In software engineering, secure coding aims to guard against the accidental introduction of security vulnerabilities. It is also possible to create software designed from the ground up to be secure. Such systems are "secure by design". Beyond this, formal verification aims to prove the correctness of the algorithms underlying a system; important for cryptographic protocols for example.

Capabilities and access control lists

Main articles: Access control list and Capability (computers)

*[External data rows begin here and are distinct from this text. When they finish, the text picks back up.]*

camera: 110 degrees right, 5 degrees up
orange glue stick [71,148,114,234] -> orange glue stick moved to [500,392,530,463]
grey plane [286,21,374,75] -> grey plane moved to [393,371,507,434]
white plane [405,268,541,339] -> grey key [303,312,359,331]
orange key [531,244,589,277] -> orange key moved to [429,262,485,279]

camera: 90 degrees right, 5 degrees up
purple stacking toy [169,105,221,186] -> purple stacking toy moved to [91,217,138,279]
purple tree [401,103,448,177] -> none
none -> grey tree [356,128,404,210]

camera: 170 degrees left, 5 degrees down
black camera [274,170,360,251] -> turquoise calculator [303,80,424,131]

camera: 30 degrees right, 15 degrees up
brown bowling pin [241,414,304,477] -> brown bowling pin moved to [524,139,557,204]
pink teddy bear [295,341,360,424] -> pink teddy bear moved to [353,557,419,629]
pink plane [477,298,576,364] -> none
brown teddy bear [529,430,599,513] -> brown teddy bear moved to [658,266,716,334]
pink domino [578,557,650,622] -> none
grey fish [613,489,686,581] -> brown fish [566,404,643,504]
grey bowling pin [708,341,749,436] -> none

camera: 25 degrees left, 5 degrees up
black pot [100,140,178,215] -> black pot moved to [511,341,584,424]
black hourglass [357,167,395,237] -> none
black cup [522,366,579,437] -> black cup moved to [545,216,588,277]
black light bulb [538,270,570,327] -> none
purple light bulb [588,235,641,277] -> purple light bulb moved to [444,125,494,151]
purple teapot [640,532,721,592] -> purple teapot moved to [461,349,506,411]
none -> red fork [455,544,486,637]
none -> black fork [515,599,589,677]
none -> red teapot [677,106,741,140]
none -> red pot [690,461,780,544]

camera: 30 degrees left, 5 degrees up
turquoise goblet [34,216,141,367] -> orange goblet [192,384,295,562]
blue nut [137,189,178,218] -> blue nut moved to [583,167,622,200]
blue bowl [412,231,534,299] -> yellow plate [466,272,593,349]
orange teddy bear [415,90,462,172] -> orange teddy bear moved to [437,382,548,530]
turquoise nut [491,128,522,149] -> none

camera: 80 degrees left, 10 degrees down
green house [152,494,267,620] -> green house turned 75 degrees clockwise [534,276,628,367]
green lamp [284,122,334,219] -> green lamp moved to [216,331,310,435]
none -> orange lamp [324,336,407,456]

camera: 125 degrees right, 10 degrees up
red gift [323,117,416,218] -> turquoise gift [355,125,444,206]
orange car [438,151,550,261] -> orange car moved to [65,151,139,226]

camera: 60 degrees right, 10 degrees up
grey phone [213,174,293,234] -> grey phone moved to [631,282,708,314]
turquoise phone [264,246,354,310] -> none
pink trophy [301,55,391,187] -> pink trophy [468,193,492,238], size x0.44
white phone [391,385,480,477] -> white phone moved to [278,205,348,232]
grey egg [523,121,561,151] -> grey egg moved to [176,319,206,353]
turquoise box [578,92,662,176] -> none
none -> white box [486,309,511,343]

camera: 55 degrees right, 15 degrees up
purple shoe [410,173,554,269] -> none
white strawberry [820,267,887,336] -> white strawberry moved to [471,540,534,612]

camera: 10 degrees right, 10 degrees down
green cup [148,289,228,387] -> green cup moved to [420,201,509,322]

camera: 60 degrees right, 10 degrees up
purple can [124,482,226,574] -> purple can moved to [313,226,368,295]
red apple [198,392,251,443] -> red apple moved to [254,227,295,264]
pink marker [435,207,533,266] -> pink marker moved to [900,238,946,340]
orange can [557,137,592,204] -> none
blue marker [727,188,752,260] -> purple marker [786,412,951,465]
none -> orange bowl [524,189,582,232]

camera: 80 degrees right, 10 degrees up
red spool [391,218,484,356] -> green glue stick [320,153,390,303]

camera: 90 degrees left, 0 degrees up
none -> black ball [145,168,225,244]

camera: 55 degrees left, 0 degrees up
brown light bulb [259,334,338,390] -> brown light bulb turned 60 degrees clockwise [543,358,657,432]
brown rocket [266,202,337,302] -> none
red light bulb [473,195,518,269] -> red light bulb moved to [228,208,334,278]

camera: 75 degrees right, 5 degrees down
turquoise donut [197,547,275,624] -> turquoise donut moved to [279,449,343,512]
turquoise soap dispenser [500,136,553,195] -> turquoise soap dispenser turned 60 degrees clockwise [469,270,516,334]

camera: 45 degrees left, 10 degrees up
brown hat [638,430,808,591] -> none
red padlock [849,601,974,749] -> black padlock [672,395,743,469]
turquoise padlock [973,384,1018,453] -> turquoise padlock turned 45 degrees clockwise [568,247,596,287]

Within computer systems, two of many security models capable of enforcing privilege separation are access control lists (ACLs) and capability-based security. Using ACLs to confine programs has been proven to be insecure in many situations, such as if the host computer can be tricked into indirectly allowing restricted file access, an issue known as the confused deputy problem. It has also been shown that the promise of ACLs of giving access to an object to only one person can never be guaranteed in practice. Both of these problems are resolved by capabilities. This does not mean practical flaws exist in all ACL-based systems, but only that the designers of certain utilities must take responsibility to ensure that they do not introduce flaws.^{[citation needed]}
Capabilities have been mostly restricted to research operating systems, while commercial OSs still use ACLs. Capabilities can, however, also be implemented at the language level, leading to a style of programming that is essentially a refinement of standard object-oriented design. An open source project in the area is the E language.
The most secure computers are those not connected to the Internet and shielded from any interference. In the real world, the most secure systems are operating systems where security is not an add-on.

Response to breaches

Responding forcefully to attempted security breaches (in the manner that one would for attempted physical security breaches) is often very difficult for a variety of reasons:

• Identifying attackers is difficult, as they are often in a different jurisdiction to the systems they attempt to breach, and operate through proxies, temporary anonymous dial-up accounts, wireless connections, and other anonymising procedures which make backtracing difficult and are often located in yet another jurisdiction. If they successfully breach security, they are often able to delete logs to cover their tracks.
• The sheer number of attempted attacks is so large that organisations cannot spend time pursuing each attacker (a typical home user with a permanent (e.g., cable modem) connection will be attacked at least several times per day, so more attractive targets could be presumed to see many more). Note however, that most of the sheer bulk of these attacks are made by automated vulnerability scanners and computer worms.
• Law enforcement officers are often unfamiliar with information technology, and so lack the skills and interest in pursuing attackers. There are also budgetary constraints. It has been argued that the high cost of technology, such as DNA testing, and improved forensics mean less money for other kinds of law enforcement, so the overall rate of criminals not getting dealt with goes up as the cost of the technology increases. In addition, the identification of attackers across a network may require logs from various points in the network and in many countries, the release of these records to law enforcement (with the exception of being voluntarily surrendered by a network administrator or a system administrator) requires a search warrant and, depending on the circumstances, the legal proceedings required can be drawn out to the point where the records are either regularly destroyed, or the information is no longer relevant.